INSTRUÇÕES:
1) Transcreva o trecho do texto sobre a vida como exercício de ocultação, começando em "Nesse processo, a" e terminando em "o indivíduo desaparece.".
2) Retome o texto sobre a vida como exercício de ocultação e continue-o a partir da última frase apresentada.

TEXTO EXTRAÍDO:
---------------

20/02/2026
Viver tornou-se um exercício de ocultação. No palco da rotina, as palavras não ditas acumulam-se como poeira nos cantos da alma, enquanto os sentimentos não expressados e as dores não vividas formam um nó que a garganta já não consegue desatar. É o paradoxo da mente moderna: pensamentos encobertos pelo excesso de pensar, onde a análise paralisante impede a ação genuína.
Nesse processo, a identidade se fragmenta. Os nãos transformados em sins tornam-se o preço pago por uma paz ilusória, empurrando os limites que transbordaram para além do suportável. Sob a luz do dia, as lágrimas são cobertas por sorrisos protocolares, mas no escuro do íntimo, o que se sente é a perda da autonomia e da autoconfiança. Quando o olhar do outro se torna a bússola, o alheio passa a ser a mais correta verdade, e o indivíduo desaparece.

---------------

DADOS FORNECIDOS:
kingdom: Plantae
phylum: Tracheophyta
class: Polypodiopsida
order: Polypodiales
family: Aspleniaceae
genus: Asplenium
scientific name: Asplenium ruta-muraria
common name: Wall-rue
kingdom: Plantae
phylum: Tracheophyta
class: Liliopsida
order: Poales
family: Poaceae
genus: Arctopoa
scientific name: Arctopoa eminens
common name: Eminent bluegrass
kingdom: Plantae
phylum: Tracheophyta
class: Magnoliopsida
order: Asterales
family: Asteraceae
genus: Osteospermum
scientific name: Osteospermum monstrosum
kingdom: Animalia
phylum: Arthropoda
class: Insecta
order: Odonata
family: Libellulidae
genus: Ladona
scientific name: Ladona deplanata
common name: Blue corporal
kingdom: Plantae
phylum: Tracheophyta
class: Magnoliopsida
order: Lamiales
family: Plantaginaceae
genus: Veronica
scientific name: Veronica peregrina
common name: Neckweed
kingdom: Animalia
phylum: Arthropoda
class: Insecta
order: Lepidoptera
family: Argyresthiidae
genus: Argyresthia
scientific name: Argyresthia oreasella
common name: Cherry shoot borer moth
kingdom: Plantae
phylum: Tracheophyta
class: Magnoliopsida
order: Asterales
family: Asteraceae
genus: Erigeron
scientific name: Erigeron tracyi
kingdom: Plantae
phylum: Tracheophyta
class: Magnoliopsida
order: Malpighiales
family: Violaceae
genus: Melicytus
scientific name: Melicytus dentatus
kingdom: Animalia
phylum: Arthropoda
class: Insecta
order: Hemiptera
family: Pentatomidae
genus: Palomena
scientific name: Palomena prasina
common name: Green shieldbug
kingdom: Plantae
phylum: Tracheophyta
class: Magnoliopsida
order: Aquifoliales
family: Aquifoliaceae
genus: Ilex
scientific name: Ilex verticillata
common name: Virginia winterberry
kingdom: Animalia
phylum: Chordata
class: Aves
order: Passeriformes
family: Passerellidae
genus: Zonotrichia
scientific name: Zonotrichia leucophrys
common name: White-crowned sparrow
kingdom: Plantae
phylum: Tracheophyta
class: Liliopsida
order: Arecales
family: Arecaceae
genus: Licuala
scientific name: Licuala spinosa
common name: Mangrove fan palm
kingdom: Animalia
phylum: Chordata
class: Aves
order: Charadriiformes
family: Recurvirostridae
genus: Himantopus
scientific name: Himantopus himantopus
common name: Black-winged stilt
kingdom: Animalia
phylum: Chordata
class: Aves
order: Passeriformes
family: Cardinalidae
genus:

---------------

RESPOSTAS DO EXERCÍCIO:
1)
Nesse processo, a identidade se fragmenta. Os nãos transformados em sins tornam-se o preço pago por uma paz ilusória, empurrando os limites que transbordaram para além do suportável. Sob a luz do dia, as lágrimas são cobertas por sorrisos protocolares, mas no escuro do íntimo, o que se sente é a perda da autonomia e da autoconfiança. Quando o olhar do outro se torna a bússola, o alheio passa a ser a mais correta verdade, e o indivíduo desaparece.

2)
Estamos presos às amarras do medo e da insegurança, movidos por um desejo exacerbado e desesperado por certezas que a vida nunca prometeu dar. Tentamos exercer um inatingível controle sobre o caos, enquanto nos perdemos na espera inalcançável pelo genuíno, como se a autenticidade fosse um destino distante e não uma prática diária.
Se você se identifica com algumas das questões abordadas neste texto, pode ser útil explorar ferramentas de autoconhecimento e apoio, como:
Estabelecer limites que contribuam com autorrespeito, a psicoterapia poderá auxiliar no processo de autoestima, autoconhecimento e na construção de recursos aplicáveis diante de dificuldades. A escrita terapêutica também é uma ótima técnica, pois auxilia no reconhecimento e contato com as emoções.